C’est ce qui ressort d’un communiqué rendu public, dimanche, par Akdogan et dont Anadolu a eu copie.
Le vice-Premier ministre a fait part de sa « profonde tristesse après l’exécution de Kenji Togo par l’EIIL ».
Tout en présentant ses condoléances à la famille de la victime, Akdogan a exprimé la « condamnation par le gouvernement turc de l’assassinat odieux par l’EIIL du ressortissant japonais, le journaliste Kenji Goto et présenté les condoléances au gouvernement et au peuple nippons ».

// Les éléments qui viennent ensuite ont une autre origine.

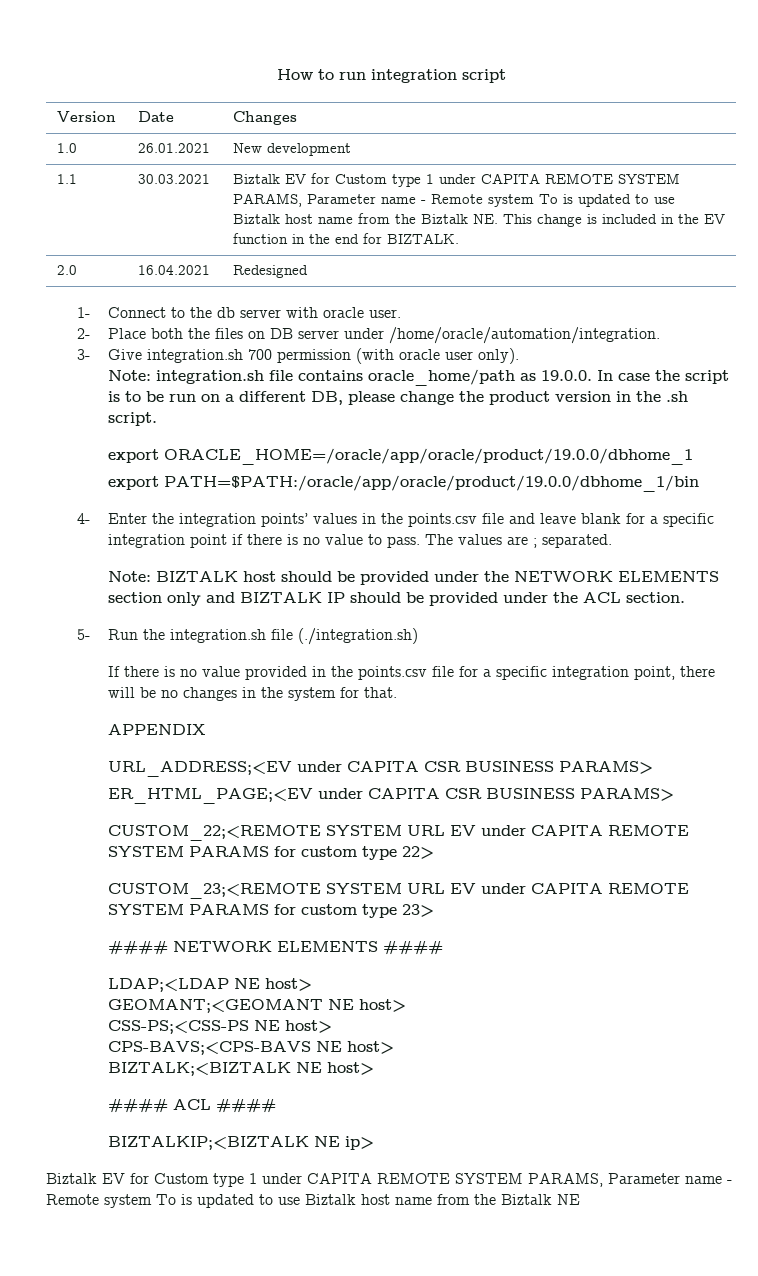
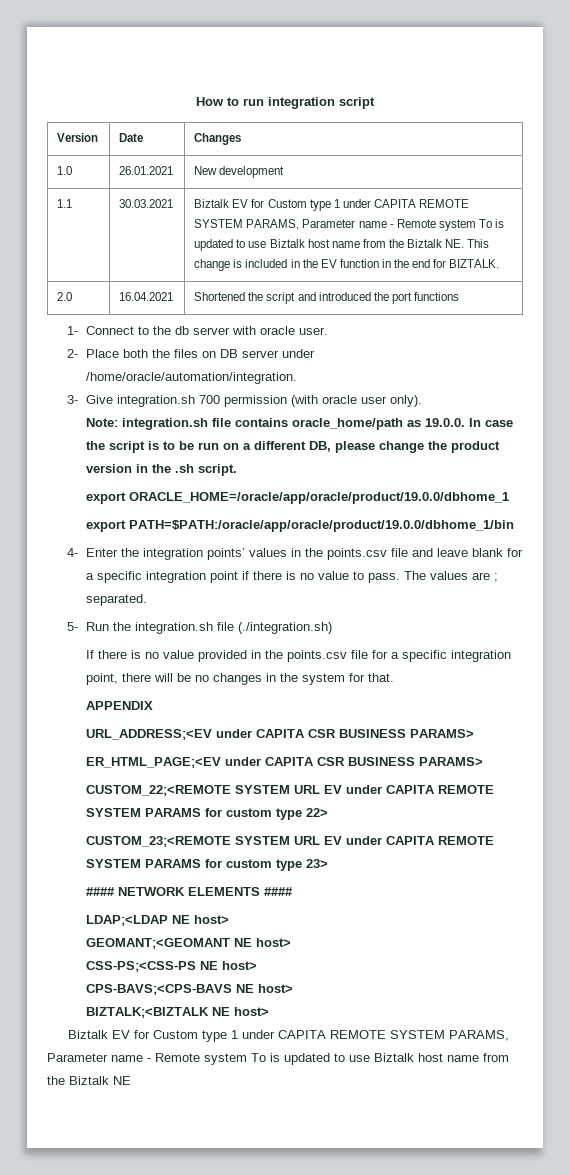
[232,265,308,278] Redesigned -> [194,292,459,304] Shortened the script and introduced the port functions
[107,571,719,585] [107,592,685,606] // Note: BIZTALK host should be provided under the NETWORK ELEMENTS section only and BIZTALK IP should be provided under the ACL section. -> (148, 600) none
[107,1098,276,1113] [107,1136,374,1150] // #### ACL #### // BIZTALKIP;<BIZTALK NE ip> -> (270, 1011) none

Le vice-Premier ministre turc a ajouté que « cibler un journaliste demeure un crime horrible qui s’ajoute aux dizaines des massacres commis quotidiennement à l’encontre du peuple syrien », mettant l’accent sur le fait que le journaliste a besoin de liberté pour exercer son métier partout dans le monde.
Akdogan a évoqué les dizaines de journalistes visés par des agressions depuis le début de la crise syrienne alors qu’ils ne font que mener leur travail.
«Le gouvernement turc rejette la violence exercée contre les journalistes et formule l’espoir que les journalistes disparus puissent retrouver leurs familles et estime que faire face aux crimes commis contre les innocents relève du devoir pour respecter la dignité humaine », conclut le communiqué.